La pression anthropique est trop importante
Dès 1993, dans le 20ème volume de « Environemental Conservation », la communauté scientifique classait le bassin versant du Napo comme l’un des fronts de déforestation les plus actifs. Néanmoins, il est difficile de réellement quantifier la déforestation dans le Napo. En effet, à l’inverse des déforestations massives dont on retrouve souvent des images dans les médias, la déforestation sélective est bien plus compliquée à mesurer, même avec les récentes méthodes qui utilisent l’imagerie satellite.
De plus très peu de données sont disponibles auprès des autorités et les méthodes de comptabilisation peuvent être trompeuses. Ainsi, une parcelle de forêt primaire peut être rasée et remplacée par une monoculture de teck sans être comptabilisée comme étant déboisée.
À ce déboisement latent, s’ajoute l’augmentation criante de l’exploitation aurifère dans la région. Cette dernière détruit des hectares entiers de forêt et pollue les cours d’eau de manière irréparable.
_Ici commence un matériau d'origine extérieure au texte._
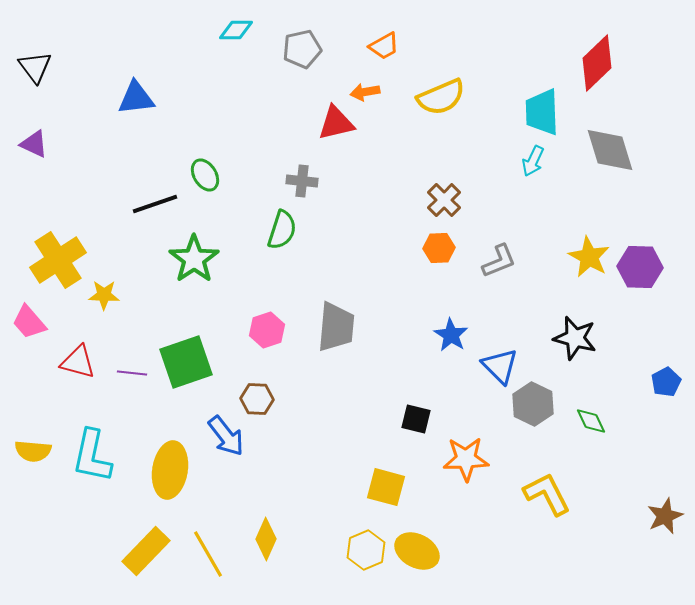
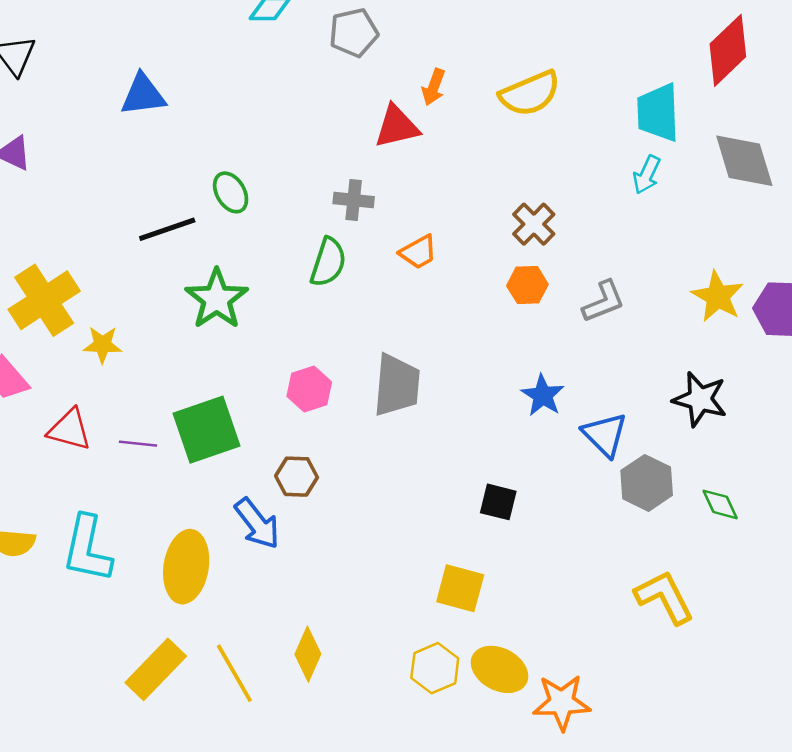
orange trapezoid: (384, 46) -> (418, 252), moved
orange arrow: (365, 92) -> (434, 87), turned -60
orange star: (466, 459) -> (562, 702), moved

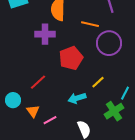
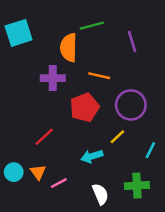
orange line: (90, 24) -> (99, 76), moved
purple circle: (109, 43) -> (131, 105), moved
cyan circle: (13, 100) -> (14, 172), moved
green cross: (114, 111) -> (137, 186), moved, turned 30

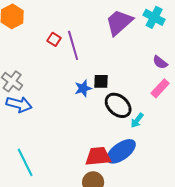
Face au manque d’alternative économique et à l’impossibilité croissante de vivre dignement de leurs terres, les populations locales se tournent vers les mines en se précipitant avec leurs bâtées traditionnelles et au péril de leur vie dans les trous béants laissés par les pelleteuses des concessionnaires bien souvent étrangers.
Comme dans le reste de l’Amazonie, on assiste à une véritable destruction des écosystèmes dans le Napo. Il est primordial de lutter contre ce phénomène dans cette zone stratégique qui constitue l’une des principales portes d’entrée vers les forêts primaires de la haute Amazonie et l’un des affluents majeurs du fleuve Amazone.
C’est à cette problématique que s’attaque Ishpingo au travers de ses différentes approches.